Yes, sanding is necessary because it helps remove unwanted marks and gets a smooth surface before placing the next coating. This depends on the kind of stain used. For this reason, you are advised to know the different types of stains and whether it requires sanding or not.
Let’s face it, we all want our final woodwork products to come out appealing and attractive. To achieve this, staining surely comes in handy in this regard.
If the coatings of the stains do not adhere properly, we might never get the desired result. So what do we do?
As an individual who has been there, done that, I will be sharing what you need to know about stains that require sanding and those that don’t need it in this guide.
I’ll shed light on some top myths about sanding, the need for sanding sealers and the benefits of sanding stain coatings that require it. Let’s begin!
- Stains that require sanding
- Stains that don’t require sanding
- Sanding – top myths you should avoid
- Benefits of sanding between coats of stains
- FAQs for Sanding Between Coats of Stain
Stains that require sanding
Below are four stains that will require sanding based on what we have personally used.
Given that the water content within the stain raises the wood grain, you need to sand it down to get a smooth surface and appealing finish. If you use a water-based stain, you need to sand between every coat apart from the topcoat.
Water-soluble dye stain
Using this dye requires dissolving the powder in water. Users need to sand between the coats. This could be a light sanding.
To complete an impressive job, ensure that the powder stain is dissolved in water in one ounce per one-quart of water ratio. You may need to add extra powder for a deeper pigment.

=== DIRECTIONS ===
List every section heading in the bulleted outline near the start of the staining guide above.

=== RECORDED INFORMATION ===
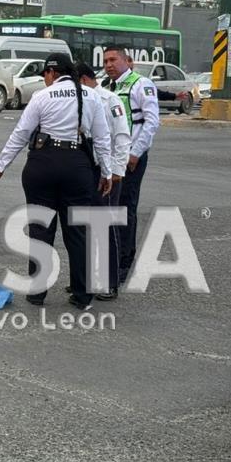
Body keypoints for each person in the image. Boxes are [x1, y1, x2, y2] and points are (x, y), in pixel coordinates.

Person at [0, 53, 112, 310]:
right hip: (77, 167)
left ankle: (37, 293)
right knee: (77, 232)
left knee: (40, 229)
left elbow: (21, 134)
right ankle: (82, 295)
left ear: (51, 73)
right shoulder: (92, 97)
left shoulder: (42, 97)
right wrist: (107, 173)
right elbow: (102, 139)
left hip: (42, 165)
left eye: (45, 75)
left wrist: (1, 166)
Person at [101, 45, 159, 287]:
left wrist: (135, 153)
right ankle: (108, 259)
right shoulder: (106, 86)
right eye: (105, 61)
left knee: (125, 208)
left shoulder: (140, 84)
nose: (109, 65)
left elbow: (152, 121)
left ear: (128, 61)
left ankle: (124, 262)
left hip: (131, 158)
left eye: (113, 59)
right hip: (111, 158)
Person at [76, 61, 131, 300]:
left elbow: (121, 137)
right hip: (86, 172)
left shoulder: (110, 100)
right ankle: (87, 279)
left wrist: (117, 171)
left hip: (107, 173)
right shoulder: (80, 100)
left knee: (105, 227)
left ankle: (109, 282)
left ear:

=== COMPLETED EXERCISE ===
- Stains that require sanding
- Stains that don't require sanding
- Sanding – top myths you should avoid
- Benefits of sanding between coats of stains
- FAQs for Sanding Between Coats of Stain